In Issue 31 of the French games magazine Casus Belli , Jean Balczesak wrote, "After testing Sandman, we can confirm: it is possible to start a campaign less than an hour after purchasing the game!" Balczesak liked the numerous game aids to help both the players and the gamemaster, calling them "numerous and well done. Add to that a very nice color gamemaster screen and you have a game that is pleasant to watch and play." Balczesak's only complaint was the wait until the next set of scenarios was released. Balczesak concluded, "the Adventure is there and we never get bored for a second!"

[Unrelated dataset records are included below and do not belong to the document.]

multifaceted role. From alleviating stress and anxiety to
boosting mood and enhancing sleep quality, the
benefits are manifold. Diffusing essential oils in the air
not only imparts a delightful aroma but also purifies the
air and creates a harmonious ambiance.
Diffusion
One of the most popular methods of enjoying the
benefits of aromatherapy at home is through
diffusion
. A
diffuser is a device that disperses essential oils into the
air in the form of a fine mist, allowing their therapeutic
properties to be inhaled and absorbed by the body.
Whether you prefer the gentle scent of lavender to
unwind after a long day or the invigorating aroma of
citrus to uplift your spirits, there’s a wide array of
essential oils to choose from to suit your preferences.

In his 1990 book The Complete Guide to Role-Playing Games, game critic Rick Swan called this game "a truly original, unquestionably bizarre, and extremely frustrating RPG." Swan also noted that "Smooth writing, clear organization and a number of clever play-aids makes the referee's job remarkably easy." Considering the overall effect of the RPG and its playing aids, Swan commented, "No RPG has ever managed to sustain a hallucinatory atmosphere as successfully as Sandman." But Swan pointed out the big problem with the game: because Parts 2 and 3 of the game were never published, "the secret of the Sandman will never be revealed ... Sandman is the equivalent of a movie with the last twenty minutes forever left on the cutting room floor." For this reason, Swan gave the game a rating of 2.5 out of 4.

In his 1991 book Heroic Worlds, Lawrence Schick called the game system "Innovative" and remarked that "Sandmans predesigned characters and programmed adventures with integral rules make for sort of a group interactive gamebook."